[Start of Attachment]

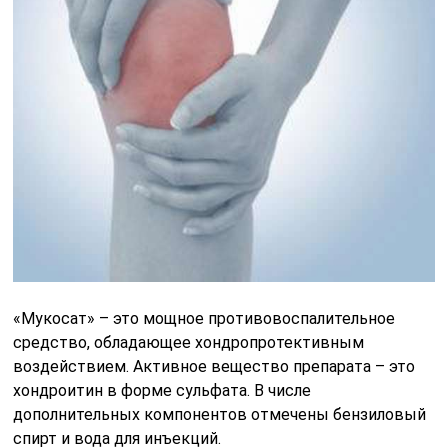
«Мукосат» – это мощное противовоспалительное
средство, обладающее хондропротективным
воздействием. Активное вещество препарата – это
хондроитин в форме сульфата. В числе
дополнительных компонентов отмечены бензиловый
спирт и вода для инъекций.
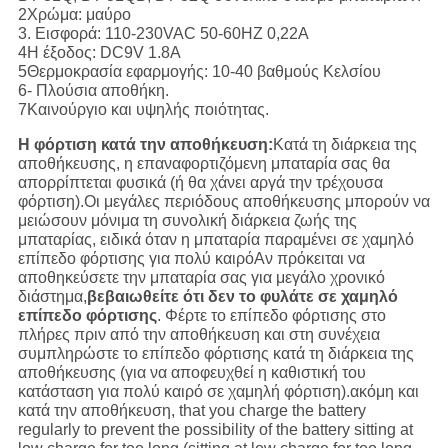
2Χρώμα: μαύρο
3. Εισφορά: 110-230VAC 50-60HZ 0,22A
4Η έξοδος: DC9V 1.8A
5Θερμοκρασία εφαρμογής: 10-40 βαθμούς Κελσίου
6- Πλούσια αποθήκη.
7Καινούργιο και υψηλής ποιότητας.
Η φόρτιση κατά την αποθήκευση:
Κατά τη διάρκεια της
αποθήκευσης, η επαναφορτιζόμενη μπαταρία σας θα
απορρίπτεται φυσικά (ή θα χάνει αργά την τρέχουσα
φόρτιση).Οι μεγάλες περιόδους αποθήκευσης μπορούν να
μειώσουν μόνιμα τη συνολική διάρκεια ζωής της
μπαταρίας, ειδικά όταν η μπαταρία παραμένει σε χαμηλό
επίπεδο φόρτισης για πολύ καιρόΑν πρόκειται να
αποθηκεύσετε την μπαταρία σας για μεγάλο χρονικό
διάστημα,
βεβαιωθείτε ότι δεν το φυλάτε σε χαμηλό
επίπεδο φόρτισης
. Φέρτε το επίπεδο φόρτισης στο
πλήρες πριν από την αποθήκευση και στη συνέχεια
συμπληρώστε το επίπεδο φόρτισης κατά τη διάρκεια της
αποθήκευσης (για να αποφευχθεί η καθιστική του
κατάσταση για πολύ καιρό σε χαμηλή φόρτιση).ακόμη και
κατά την αποθήκευση, that you charge the battery
regularly to prevent the possibility of the battery sitting at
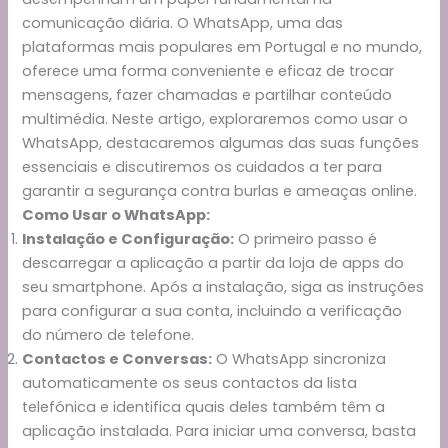
comunicação diária. O WhatsApp, uma das
plataformas mais populares em Portugal e no mundo,
oferece uma forma conveniente e eficaz de trocar
mensagens, fazer chamadas e partilhar conteúdo
multimédia. Neste artigo, exploraremos como usar o
WhatsApp, destacaremos algumas das suas funções
essenciais e discutiremos os cuidados a ter para
garantir a segurança contra burlas e ameaças online.
Como Usar o WhatsApp:
Instalação e Configuração:
O primeiro passo é
descarregar a aplicação a partir da loja de apps do
seu smartphone. Após a instalação, siga as instruções
para configurar a sua conta, incluindo a verificação
do número de telefone.
Contactos e Conversas:
O WhatsApp sincroniza
automaticamente os seus contactos da lista
telefónica e identifica quais deles também têm a
aplicação instalada. Para iniciar uma conversa, basta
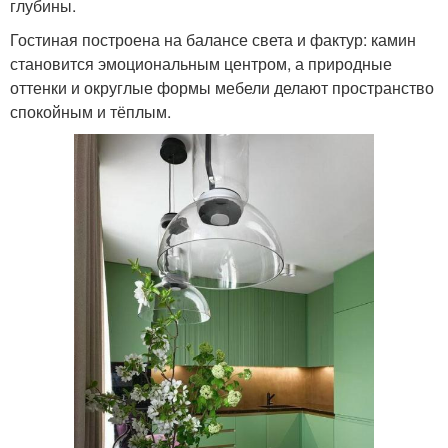
глубины.
Гостиная построена на балансе света и фактур: камин
становится эмоциональным центром, а природные
оттенки и округлые формы мебели делают пространство
спокойным и тёплым.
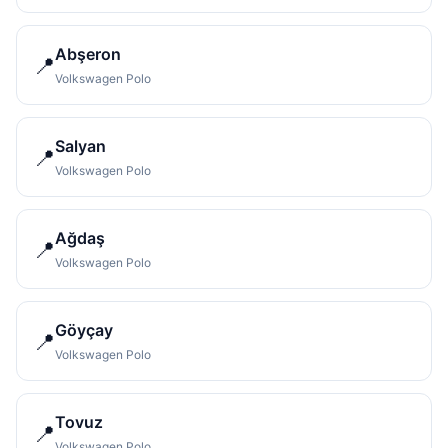
Abşeron
📍
Volkswagen Polo
Salyan
📍
Volkswagen Polo
Ağdaş
📍
Volkswagen Polo
Göyçay
📍
Volkswagen Polo
Tovuz
📍
Volkswagen Polo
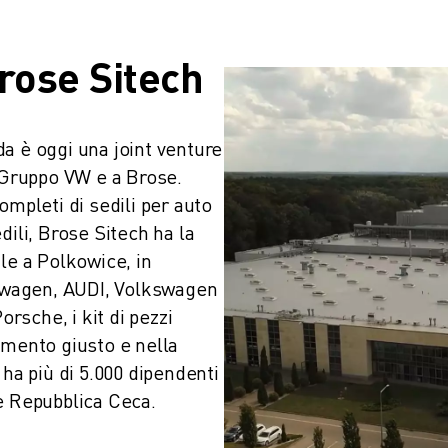
rose Sitech
a è oggi una joint venture 
 Gruppo VW e a Brose. 
mpleti di sedili per auto 
ili, Brose Sitech ha la 
le a Polkowice, in 
wagen, AUDI, Volkswagen 
sche, i kit di pezzi 
omento giusto e nella 
ha più di 5.000 dipendenti 
 e Repubblica Ceca.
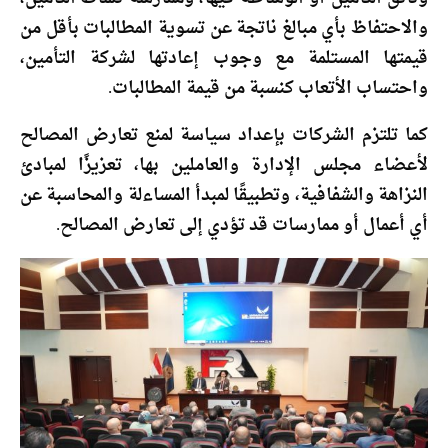
والاحتفاظ بأي مبالغ ناتجة عن تسوية المطالبات بأقل من
قيمتها المستلمة مع وجوب إعادتها لشركة التأمين،
واحتساب الأتعاب كنسبة من قيمة المطالبات.
كما تلتزم الشركات بإعداد سياسة لمنع تعارض المصالح
لأعضاء مجلس الإدارة والعاملين بها، تعزيزًا لمبادئ
النزاهة والشفافية، وتطبيقًا لمبدأ المساءلة والمحاسبة عن
أي أعمال أو ممارسات قد تؤدي إلى تعارض المصالح.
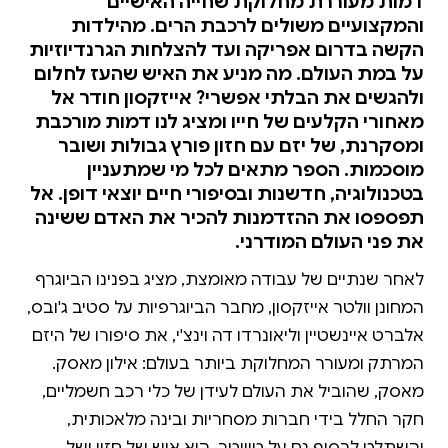
דמות מעוררת מחלוקת שחייה האישיים
והמקצועיים משולים לרכבת הרים. מהילדות
הקשה בדרום אפריקה ועד להצלחות הגרנדיוזיות
על במת העולם. מה מניע את האיש שהעז לחלום
ולהגשים את הבלתי אפשרי? אייזקסון חודר אל
מאחורי הקלעים של חייו ומציג לנו דמות מורכבת
ומסקרנת, של יזם עם חזון פורץ גבולות ושובר
מוסכמות. הספר מתאים לכל מי שמתעניין
בטכנולוגיה, חדשנות ובסיפורי חיים יוצאי דופן. אל
תפספסו את ההזדמנות להכיר את האדם ששינה
את פני העולם המודרני.
לאחר שנתיים של עבודה מאומצת, מציג בפנינו הביוגרף
המחונן וולטר אייזקסון, מחבר הביוגרפיות על סטיב ג'ובס,
אלברט איינשטיין וליאונרדו דה וינצ'י, את סיפורו של היזם
המרתק ומעורר המחלוקת ביותר בעולם: אילון מאסק.
מאסק, שהוביל את העולם לעידן של כלי רכב חשמליים,
חקר החלל בידי חברות מסחריות ובינה מלאכותית,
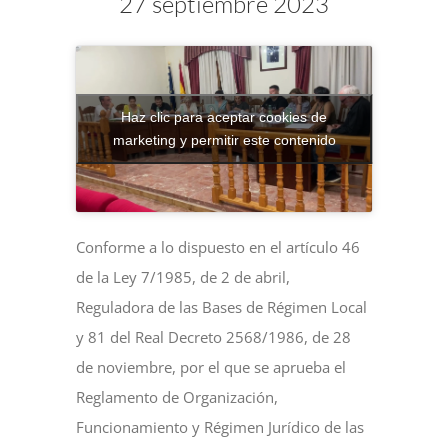
27 septiembre 2023
NOTICIAS
ACTIVIDADES
Haz clic para aceptar cookies de
marketing y permitir este contenido
MULTIMEDIA
SEDE ELECTRÓNICA
Conforme a lo dispuesto en el artículo 46
de la Ley 7/1985, de 2 de abril,
Reguladora de las Bases de Régimen Local
CONTACTO
y 81 del Real Decreto 2568/1986, de 28
de noviembre, por el que se aprueba el
Reglamento de Organización,
Funcionamiento y Régimen Jurídico de las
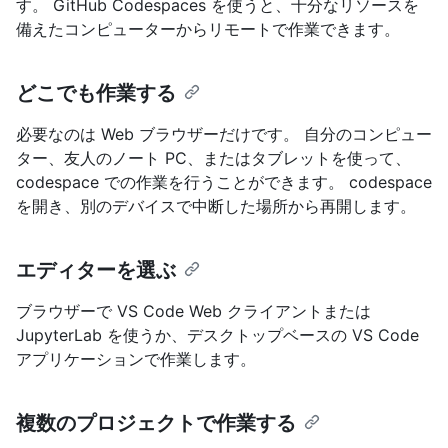
す。 GitHub Codespaces を使うと、十分なリソースを
備えたコンピューターからリモートで作業できます。
どこでも作業する
必要なのは Web ブラウザーだけです。 自分のコンピュー
ター、友人のノート PC、またはタブレットを使って、
codespace での作業を行うことができます。 codespace
を開き、別のデバイスで中断した場所から再開します。
エディターを選ぶ
ブラウザーで VS Code Web クライアントまたは
JupyterLab を使うか、デスクトップベースの VS Code
アプリケーションで作業します。
複数のプロジェクトで作業する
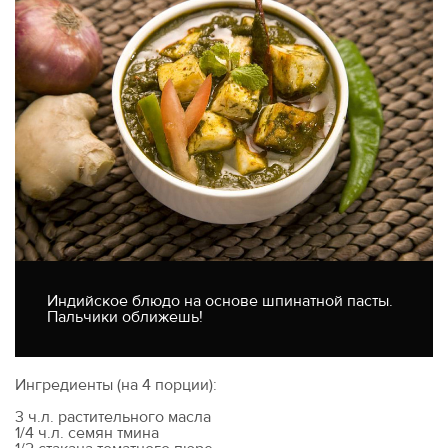
Индийское блюдо на основе шпинатной пасты.
Пальчики оближешь!
Ингредиенты (на 4 порции):
3 ч.л. растительного масла
1/4 ч.л. семян тмина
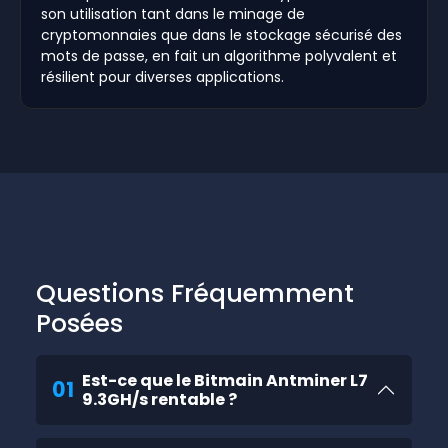
son utilisation tant dans le minage de
cryptomonnaies que dans le stockage sécurisé des
mots de passe, en fait un algorithme polyvalent et
résilient pour diverses applications.
Questions Fréquemment
Posées
Est-ce que le Bitmain Antminer L7
01
9.3GH/s rentable ?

[End of Attachment]

- **Written task**: Everything from the line with "κατά την αποθήκευση, that" through the line with "mensagens, fazer chamadas" in the material above should be transcribed exactly, except the pictures.

- **Task solution**:
κατά την αποθήκευση, that you charge the battery
regularly to prevent the possibility of the battery sitting at
comunicação diária. O WhatsApp, uma das
plataformas mais populares em Portugal e no mundo,
oferece uma forma conveniente e eficaz de trocar
mensagens, fazer chamadas e partilhar conteúdo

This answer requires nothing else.